In 2016, he founded Highgate Hill House School, a special education school in Whitstone, Holsworthy on the Devon/Cornwall border. It is a small independent co-educational school for children with Special Educational Needs aged 5 to 16 years. He is passionate about creating a school which is flexible and can adapt to students' needs. Their core curriculum includes outdoor learning and adventurous activities.

In 2017, he launched a brand new PhD in ethical leadership, at St Thomas University, Texas. He claimed that in 2017 he would focus more on educational activities that enable young, special needs children to reach their potential. Also, he stated his interests in developing the next generation of business leadership potential through a series of talks and career advice

Birkett has been a Government adviser and Director on several National Boards. He has spoken and continues to present at national and international conferences around the world. Birkett is also a member of the Worshipful Company of Educators.

== Achievements and awards ==
In 2012 Birkett was runner up in the education investor – "individuals contribution" award.

In November 2013 Birkett collected the national Education Investor award for the best performing "School operator – academy chain" on behalf of Barnfield Federation. They were also named in the chain reaction report and one of the highest performing academy chains.

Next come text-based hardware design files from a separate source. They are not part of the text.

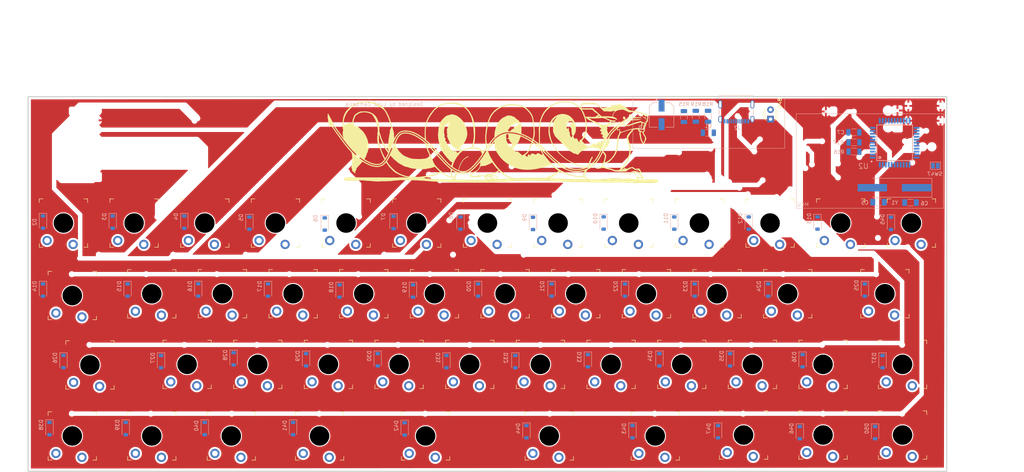
<source format=kicad_pcb>
(kicad_pcb
	(version 20240108)
	(generator "pcbnew")
	(generator_version "8.0")
	(general
		(thickness 1.6)
		(legacy_teardrops no)
	)
	(paper "USLetter")
	(title_block
		(title "40% H Board")
		(date "2024-03-30")
		(rev "4")
		(company "Luke Zambella")
	)
	(layers
		(0 "F.Cu" signal)
		(31 "B.Cu" signal)
		(32 "B.Adhes" user "B.Adhesive")
		(33 "F.Adhes" user "F.Adhesive")
		(34 "B.Paste" user)
		(35 "F.Paste" user)
		(36 "B.SilkS" user "B.Silkscreen")
		(37 "F.SilkS" user "F.Silkscreen")
		(38 "B.Mask" user)
		(39 "F.Mask" user)
		(40 "Dwgs.User" user "User.Drawings")
		(41 "Cmts.User" user "User.Comments")
		(42 "Eco1.User" user "User.Eco1")
		(43 "Eco2.User" user "User.Eco2")
		(44 "Edge.Cuts" user)
		(45 "Margin" user)
		(46 "B.CrtYd" user "B.Courtyard")
		(47 "F.CrtYd" user "F.Courtyard")
		(48 "B.Fab" user)
		(49 "F.Fab" user)
		(50 "User.1" user)
		(51 "User.2" user)
		(52 "User.3" user)
		(53 "User.4" user)
		(54 "User.5" user)
		(55 "User.6" user)
		(56 "User.7" user)
		(57 "User.8" user)
		(58 "User.9" user)
	)
	(setup
		(pad_to_mask_clearance 0)
		(allow_soldermask_bridges_in_footprints no)
		(grid_origin 23.5 56.5)
		(pcbplotparams
			(layerselection 0x00010fc_ffffffff)
			(plot_on_all_layers_selection 0x0000000_00000000)
			(disableapertmacros no)
			(usegerberextensions no)
			(usegerberattributes yes)
			(usegerberadvancedattributes yes)
			(creategerberjobfile yes)
			(dashed_line_dash_ratio 12.000000)
			(dashed_line_gap_ratio 3.000000)
			(svgprecision 4)
			(plotframeref no)
			(viasonmask yes)
			(mode 1)
			(useauxorigin no)
			(hpglpennumber 1)
			(hpglpenspeed 20)
			(hpglpendiameter 15.000000)
			(pdf_front_fp_property_popups yes)
			(pdf_back_fp_property_popups yes)
			(dxfpolygonmode yes)
			(dxfimperialunits yes)
			(dxfusepcbnewfont yes)
			(psnegative no)
			(psa4output no)
			(plotreference yes)
			(plotvalue yes)
			(plotfptext yes)
			(plotinvisibletext no)
			(sketchpadsonfab no)
			(subtractmaskfromsilk no)
			(outputformat 1)
			(mirror no)
			(drillshape 0)
			(scaleselection 1)
			(outputdirectory "Out/rev2")
		)
	)
	(net 0 "")
	(net 1 "USB_VBUS_5")
	(net 2 "GND")
	(net 3 "/Microcontroller/32U4_TX")
	(net 4 "/Microcontroller/32U4_RX")
	(net 5 "/Microcontroller/RTS")
	(net 6 "/Microcontroller/CTS")
	(net 7 "/Microcontroller/XTAL_1")
	(net 8 "/Microcontroller/XTAL_2")
	(net 9 "ROW_1")
	(net 10 "/Matrix/D_C1R1")
	(net 11 "/Matrix/D_C1R2")
	(net 12 "ROW_2")
	(net 13 "ROW_3")
	(net 14 "/Matrix/D_C1R3")
	(net 15 "ROW_4")
	(net 16 "/Matrix/D_C1R4")
	(net 17 "/Matrix/D_C2R1")
	(net 18 "Net-(D48-A)")
	(net 19 "COL_5")
	(net 20 "/Microcontroller/RSET")
	(net 21 "COL_7")
	(net 22 "COL_6")
	(net 23 "/Microcontroller/32U4_HWB")
	(net 24 "COL_1")
	(net 25 "COL_2")
	(net 26 "COL_3")
	(net 27 "COL_4")
	(net 28 "COL_8")
	(net 29 "COL_9")
	(net 30 "COL_10")
	(net 31 "COL_11")
	(net 32 "COL_12")
	(net 33 "32U4_USB_DP")
	(net 34 "32U4_USB_DN")
	(net 35 "Net-(U2-D-)")
	(net 36 "Net-(U2-D+)")
	(net 37 "unconnected-(U2-PE6-Pad1)")
	(net 38 "unconnected-(U2-PF7-Pad36)")
	(net 39 "unconnected-(U2-PD6-Pad26)")
	(net 40 "unconnected-(U2-PD7-Pad27)")
	(net 41 "unconnected-(U2-AREF-Pad42)")
	(net 42 "unconnected-(U2-PD4-Pad25)")
	(net 43 "/Matrix/D_C2R2")
	(net 44 "/Matrix/D_C2R3")
	(net 45 "/Matrix/D_C2R4")
	(net 46 "/Matrix/D_C3R1")
	(net 47 "/Matrix/D_C4R1")
	(net 48 "/Matrix/D_C5R1")
	(net 49 "/Matrix/D_C6R1")
	(net 50 "/Matrix/D_C7R1")
	(net 51 "/Matrix/D_C8R1")
	(net 52 "/Matrix/D_C9R1")
	(net 53 "/Matrix/D_C10R1")
	(net 54 "/Matrix/D_C11R1")
	(net 55 "/Matrix/D_C12R1")
	(net 56 "/Matrix/D_C3R2")
	(net 57 "/Matrix/D_C4R2")
	(net 58 "/Matrix/D_C5R2")
	(net 59 "/Matrix/D_C6R2")
	(net 60 "/Matrix/D_C7R2")
	(net 61 "/Matrix/D_C8R2")
	(net 62 "/Matrix/D_C9R2")
	(net 63 "/Matrix/D_C10R2")
	(net 64 "/Matrix/D_C11R2")
	(net 65 "/Matrix/D_C12R2")
	(net 66 "/Matrix/D_C3R3")
	(net 67 "/Matrix/D_C4R3")
	(net 68 "/Matrix/D_C5R3")
	(net 69 "/Matrix/D_C6R3")
	(net 70 "/Matrix/D_C7R3")
	(net 71 "/Matrix/D_C8R3")
	(net 72 "/Matrix/D_C9R3")
	(net 73 "/Matrix/D_C10R3")
	(net 74 "/Matrix/D_C11R3")
	(net 75 "/Matrix/D_C12R3")
	(net 76 "/Matrix/D_C3R4")
	(net 77 "/Matrix/D_C4R4")
	(net 78 "/Matrix/D_C5R4")
	(net 79 "/Matrix/D_C7R4")
	(net 80 "/Matrix/D_C8R4")
	(net 81 "/Matrix/D_C11R4")
	(net 82 "/Matrix/D_C10R4")
	(net 83 "/Matrix/D_C12R4")
	(net 84 "/Matrix/D_C9R4")
	(net 85 "unconnected-(J2-SBU2-PadB8)")
	(net 86 "unconnected-(J2-SBU1-PadA8)")
	(net 87 "Net-(J2-CC1)")
	(net 88 "Net-(J2-CC2)")
	(net 89 "Net-(U2-UCAP)")
	(footprint "Keyboard Switches:SW_Gateron_LowProfile_THT" (layer "F.Cu") (at 158.975 77.975))
	(footprint "Keyboard Switches:SW_Gateron_LowProfile_THT" (layer "F.Cu") (at 185.1 135.225))
	(footprint "Keyboard Switches:SW_Gateron_LowProfile_THT" (layer "F.Cu") (at 120.975 77.975))
	(footprint "Keyboard Switches:SW_Gateron_LowProfile_THT" (layer "F.Cu") (at 123.35 135.225))
	(footprint "Keyboard Switches:SW_Gateron_LowProfile_THT" (layer "F.Cu") (at 154.225 115.975))
	(footprint "Keyboard Switches:SW_Gateron_LowProfile_THT" (layer "F.Cu") (at 163.725 96.975))
	(footprint "Keyboard Switches:SW_Gateron_LowProfile_THT" (layer "F.Cu") (at 144.725 96.975))
	(footprint "Keyboard Switches:SW_Gateron_LowProfile_THT" (layer "F.Cu") (at 253.975 77.975))
	(footprint "Keyboard Switches:SW_Gateron_LowProfile_THT" (layer "F.Cu") (at 246.85 96.975))
	(footprint "Keyboard Switches:SW_Gateron_LowProfile_THT" (layer "F.Cu") (at 182.725 96.975))
	(footprint "Keyboard Switches:SW_Gateron_LowProfile_THT" (layer "F.Cu") (at 211.225 115.975))
	(footprint "Keyboard Switches:SW_Gateron_LowProfile_THT" (layer "F.Cu") (at 68.725 96.975))
	(footprint "Keyboard Switches:SW_Gateron_LowProfile_THT" (layer "F.Cu") (at 28.35 97.475))
	(footprint "Keyboard Switches:SW_Gateron_LowProfile_THT" (layer "F.Cu") (at 234.975 77.975))
	(footprint "Keyboard Switches:SW_Gateron_LowProfile_THT" (layer "F.Cu") (at 106.725 96.975))
	(footprint "Keyboard Switches:SW_Gateron_LowProfile_THT" (layer "F.Cu") (at 49.725 135.225))
	(footprint "Keyboard Switches:SW_Gateron_LowProfile_THT" (layer "F.Cu") (at 208.85 134.975))
	(footprint "Keyboard Switches:SW_Gateron_LowProfile_THT" (layer "F.Cu") (at 230.225 134.975))
	(footprint "Keyboard Switches:SW_Gateron_LowProfile_THT" (layer "F.Cu") (at 230.225 115.975))
	(footprint "Keyboard Switches:SW_Gateron_LowProfile_THT" (layer "F.Cu") (at 251.6 134.975))
	(footprint "Keyboard Switches:SW_Gateron_LowProfile_THT" (layer "F.Cu") (at 71.1 135.225))
	(footprint "Keyboard Switches:SW_Gateron_LowProfile_THT" (layer "F.Cu") (at 125.725 96.975))
	(footprint "Keyboard Switches:SW_Gateron_LowProfile_THT" (layer "F.Cu") (at 215.975 77.975))
	(footprint "Keyboard Switches:SW_Gateron_LowProfile_THT" (layer "F.Cu") (at 192.225 115.975))
	(footprint "Keyboard Switches:SW_Gateron_LowProfile_THT" (layer "F.Cu") (at 177.975 77.975))
	(footprint "Keyboard Switches:SW_Gateron_LowProfile_THT"
		(layer "F.Cu")
		(uuid "6f83b9f3-6a68-4ee7-92e4-1e01cf69d92c")
		(at 196.975 77.975)
		(descr "Gateron Low Profile (KS-27 & KS-33) style mechanical keyboard switch, through-hole soldering, single-sided mounting. Gateron Low Profile and Cherry MX Low Profile are NOT compatible.")
		(tags "switch, low_profile")
		(property "Reference" "SW10"
			(at 0 -8.5 0)
			(unlocked yes)
			(layer "F.SilkS")
			(hide yes)
			(uuid "11516965-cb0a-4c47-ad88-0565c7beb6ae")
			(effects
				(font
					(size 1 1)
					(thickness 0.15)
				)
			)
		)
		(property "Value" "KS-33"
			(at 0 8.5 0)
			(unlocked yes)
			(layer "F.Fab")
			(hide yes)
			(uuid "fd261349-6607-43ef-95ae-8b91a12f409d")
			(effects
				(font
					(size 1 1)
					(thickness 0.15)
				)
			)
		)
		(property "Footprint" "Keyboard Switches:SW_Gateron_LowProfile_THT"
			(at 0 0 0)
			(unlocked yes)
			(layer "F.Fab")
			(hide yes)
			(uuid "59356b29-234b-4170-a933-7ec015b6826c")
			(effects
				(font
					(size 1.27 1.27)
				)
			)
		)
		(property "Datasheet" ""
			(at 0 0 0)
			(unlocked yes)
			(layer "F.Fab")
			(hide yes)
			(uuid "81489b90-7f8b-4302-bca8-0ef17fe3de1e")
			(effects
				(font
					(size 1.27 1.27)
				)
			)
		)
		(property "Description" "Push button switch, generic, two pins"
			(at 0 0 0)
			(unlocked yes)
			(layer "F.Fab")
			(hide yes)
			(uuid "c882cb83-c224-4688-bbc2-37f9cc110784")
			(effects
				(font
					(size 1.27 1.27)
				)
			)
		)
		(property "OPTION" ""
			(at 0 0 0)
			(unlocked yes)
			(layer "F.Fab")
			(hide yes)
			(uuid "ca79a0d4-
... [3351711 chars truncated]
</source>
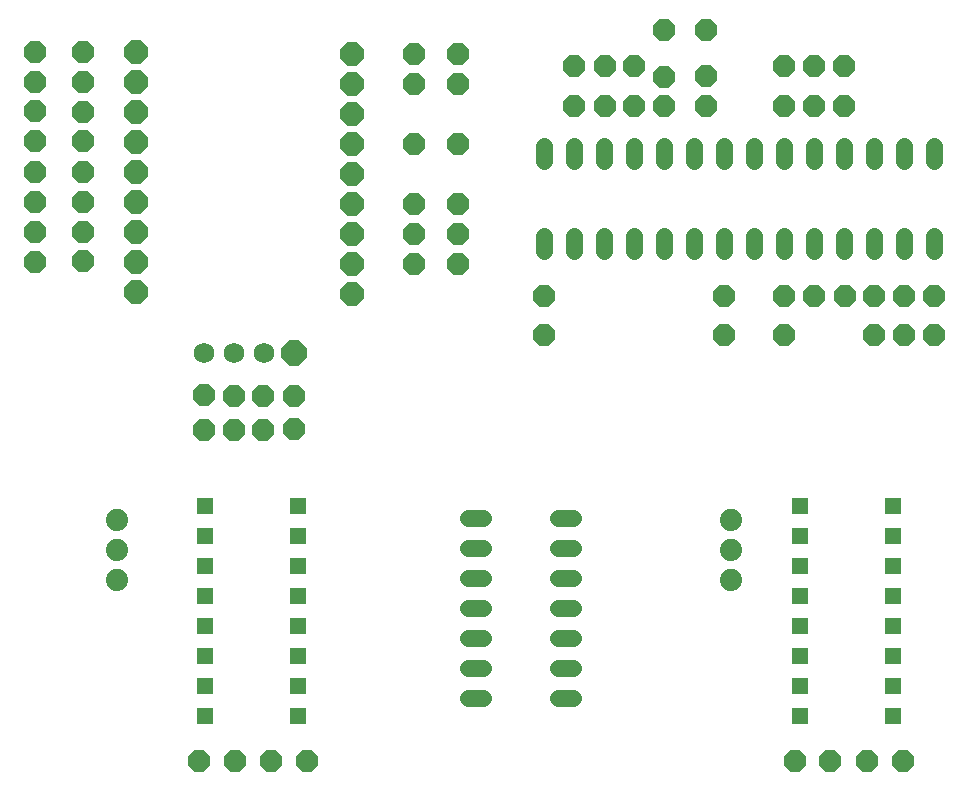
<source format=gbr>
G04 EAGLE Gerber RS-274X export*
G75*
%MOMM*%
%FSLAX34Y34*%
%LPD*%
%INSoldermask Top*%
%IPPOS*%
%AMOC8*
5,1,8,0,0,1.08239X$1,22.5*%
G01*
%ADD10R,1.403200X1.403200*%
%ADD11P,1.951982X8X22.500000*%
%ADD12C,1.422400*%
%ADD13P,2.144431X8X22.500000*%
%ADD14C,1.727200*%
%ADD15P,2.309387X8X22.500000*%
%ADD16C,1.879600*%


D10*
X787800Y247500D03*
X787800Y222100D03*
X787800Y196700D03*
X787800Y171300D03*
X787800Y145900D03*
X787800Y120500D03*
X866700Y120500D03*
X866700Y145900D03*
X866700Y171300D03*
X866700Y196700D03*
X866700Y222100D03*
X866700Y247500D03*
X787800Y95100D03*
X866700Y95100D03*
X787800Y69700D03*
X866700Y69700D03*
X284400Y247500D03*
X284400Y222100D03*
X284400Y196700D03*
X284400Y171300D03*
X284400Y145900D03*
X284400Y120500D03*
X363300Y120500D03*
X363300Y145900D03*
X363300Y171300D03*
X363300Y196700D03*
X363300Y222100D03*
X363300Y247500D03*
X284400Y95100D03*
X363300Y95100D03*
X284400Y69700D03*
X363300Y69700D03*
D11*
X461134Y452897D03*
X498500Y452897D03*
D12*
X901700Y540004D02*
X901700Y552196D01*
X876300Y552196D02*
X876300Y540004D01*
X850900Y540004D02*
X850900Y552196D01*
X825500Y552196D02*
X825500Y540004D01*
X800100Y540004D02*
X800100Y552196D01*
X774700Y552196D02*
X774700Y540004D01*
X749300Y540004D02*
X749300Y552196D01*
X723900Y552196D02*
X723900Y540004D01*
X698500Y540004D02*
X698500Y552196D01*
X673100Y552196D02*
X673100Y540004D01*
X647700Y540004D02*
X647700Y552196D01*
X622300Y552196D02*
X622300Y540004D01*
X596900Y540004D02*
X596900Y552196D01*
X571500Y552196D02*
X571500Y540004D01*
X571500Y475996D02*
X571500Y463804D01*
X596900Y463804D02*
X596900Y475996D01*
X622300Y475996D02*
X622300Y463804D01*
X647700Y463804D02*
X647700Y475996D01*
X673100Y475996D02*
X673100Y463804D01*
X698500Y463804D02*
X698500Y475996D01*
X723900Y475996D02*
X723900Y463804D01*
X749300Y463804D02*
X749300Y475996D01*
X774700Y475996D02*
X774700Y463804D01*
X800100Y463804D02*
X800100Y475996D01*
X825500Y475996D02*
X825500Y463804D01*
X850900Y463804D02*
X850900Y475996D01*
X876300Y475996D02*
X876300Y463804D01*
X901700Y463804D02*
X901700Y475996D01*
X595696Y85100D02*
X583504Y85100D01*
X583504Y110500D02*
X595696Y110500D01*
X595696Y237500D02*
X583504Y237500D01*
X519496Y237500D02*
X507304Y237500D01*
X583504Y135900D02*
X595696Y135900D01*
X595696Y161300D02*
X583504Y161300D01*
X583504Y212100D02*
X595696Y212100D01*
X595696Y186700D02*
X583504Y186700D01*
X519496Y212100D02*
X507304Y212100D01*
X507304Y186700D02*
X519496Y186700D01*
X519496Y161300D02*
X507304Y161300D01*
X507304Y135900D02*
X519496Y135900D01*
X519496Y110500D02*
X507304Y110500D01*
X507304Y85100D02*
X519496Y85100D01*
D13*
X226200Y632300D03*
X226200Y606900D03*
X226200Y581500D03*
X226200Y556100D03*
X226200Y530700D03*
X226200Y505300D03*
X226200Y479900D03*
X226200Y454500D03*
X226200Y429100D03*
X408800Y630700D03*
X408800Y605300D03*
X408800Y579900D03*
X408800Y554500D03*
X408800Y529100D03*
X408800Y503700D03*
X408800Y478300D03*
X408800Y452900D03*
X408800Y427500D03*
D14*
X283400Y377200D03*
X308800Y377200D03*
X334200Y377200D03*
D15*
X359600Y377200D03*
D11*
X359283Y312800D03*
X708627Y611487D03*
X672897Y611081D03*
X672897Y586123D03*
X708627Y586123D03*
X140000Y556285D03*
X774827Y392800D03*
X140000Y480000D03*
X724027Y425534D03*
X800176Y425534D03*
X825734Y425534D03*
X850900Y425534D03*
X876478Y425534D03*
X901675Y425534D03*
X359283Y340665D03*
X333781Y340690D03*
X825551Y586123D03*
X800176Y586123D03*
X774522Y586123D03*
X647649Y586123D03*
X622605Y586123D03*
X597027Y586123D03*
X774827Y425534D03*
X571576Y425534D03*
X844700Y32038D03*
X813745Y32038D03*
X783824Y32038D03*
X875626Y32038D03*
X339900Y32038D03*
X309500Y32038D03*
X279294Y32038D03*
X370586Y32038D03*
X140000Y454616D03*
X140000Y530588D03*
X498500Y630555D03*
X498500Y605239D03*
X498500Y554482D03*
X498500Y503733D03*
X597027Y620400D03*
X622605Y620400D03*
X647649Y620400D03*
X672897Y650400D03*
X708627Y650400D03*
X774522Y620400D03*
X498500Y478257D03*
X308894Y340451D03*
X180823Y454769D03*
X461134Y503733D03*
X283300Y341200D03*
X180823Y556285D03*
X180823Y606966D03*
X180823Y581566D03*
X180823Y632289D03*
X461134Y630555D03*
X461134Y605239D03*
X461134Y554482D03*
X461134Y478257D03*
X800176Y620400D03*
X876478Y392800D03*
X283300Y312000D03*
X308894Y312000D03*
X333781Y312000D03*
X724027Y392800D03*
X571576Y392800D03*
X825551Y620400D03*
X140000Y581783D03*
X140000Y606596D03*
X850900Y392800D03*
X901675Y392800D03*
X140000Y505366D03*
X180823Y505366D03*
X180823Y480000D03*
X180823Y530588D03*
X140000Y632289D03*
D16*
X730000Y235400D03*
X730000Y210000D03*
X730000Y184600D03*
X210000Y235400D03*
X210000Y210000D03*
X210000Y184600D03*
M02*

</source>
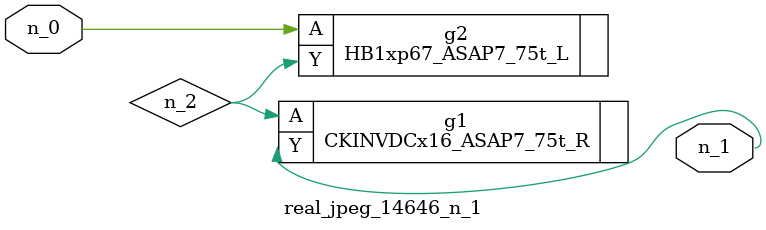
<source format=v>
module real_jpeg_14646_n_1 (n_0, n_1);

input n_0;

output n_1;

wire n_2;

HB1xp67_ASAP7_75t_L g2 ( 
.A(n_0),
.Y(n_2)
);

CKINVDCx16_ASAP7_75t_R g1 ( 
.A(n_2),
.Y(n_1)
);


endmodule
</source>
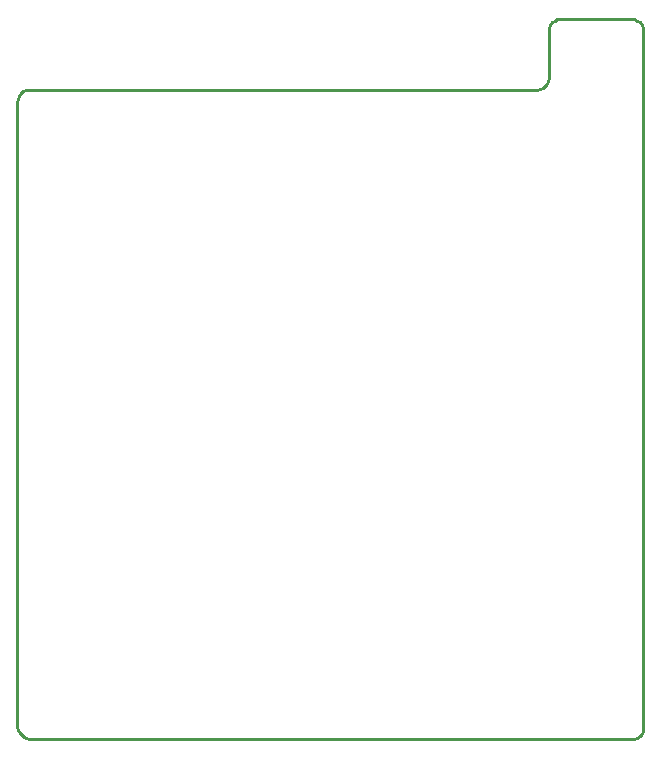
<source format=gm1>
G04*
G04 #@! TF.GenerationSoftware,Altium Limited,Altium Designer,21.2.0 (30)*
G04*
G04 Layer_Color=16711935*
%FSLAX25Y25*%
%MOIN*%
G70*
G04*
G04 #@! TF.SameCoordinates,23E6F6A8-B4C1-47F9-9D7B-204F1C257D05*
G04*
G04*
G04 #@! TF.FilePolarity,Positive*
G04*
G01*
G75*
%ADD10C,0.00984*%
D10*
X181102Y240158D02*
X180083Y240023D01*
X179134Y239630D01*
X178319Y239004D01*
X177693Y238189D01*
X177299Y237239D01*
X177165Y236221D01*
X204724Y0D02*
X205743Y134D01*
X206693Y527D01*
X207508Y1153D01*
X208134Y1969D01*
X208527Y2918D01*
X208661Y3937D01*
Y236221D02*
X208527Y237239D01*
X208134Y238189D01*
X207508Y239004D01*
X206693Y239630D01*
X205743Y240023D01*
X204724Y240158D01*
X173228Y216535D02*
X174247Y216670D01*
X175197Y217063D01*
X176012Y217688D01*
X176638Y218504D01*
X177031Y219454D01*
X177165Y220472D01*
X3937Y216535D02*
X2918Y216401D01*
X1969Y216008D01*
X1153Y215382D01*
X527Y214567D01*
X134Y213617D01*
X0Y212598D01*
Y5000D02*
X96Y4025D01*
X381Y3087D01*
X843Y2222D01*
X1464Y1464D01*
X2222Y843D01*
X3087Y381D01*
X4025Y96D01*
X5000Y0D01*
X181102Y240158D02*
X204724D01*
X3937Y216535D02*
X173228D01*
X7874Y0D02*
X204724D01*
X208661Y3937D02*
Y224410D01*
Y236221D01*
X177165Y220472D02*
Y236221D01*
X0Y208661D02*
Y212598D01*
Y5000D02*
Y208661D01*
X5000Y0D02*
X7874D01*
X19685D01*
M02*

</source>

Highgate Hill House School in Devon, of which Sir Peter Birkett is the founder, has been shortlisted for multiple national awards including 'New Market Entrant' and 'Education Business of the Year' at the 2018 Education Investor Awards, 'Special Needs Initiative' at the TES Independent School Awards 2019, 'Employer of the Year' and 'Best Newcomer' at the Investors in People Awards 2020 and 'Outstanding Provision for Learning Support' at the ISA Awards 2020.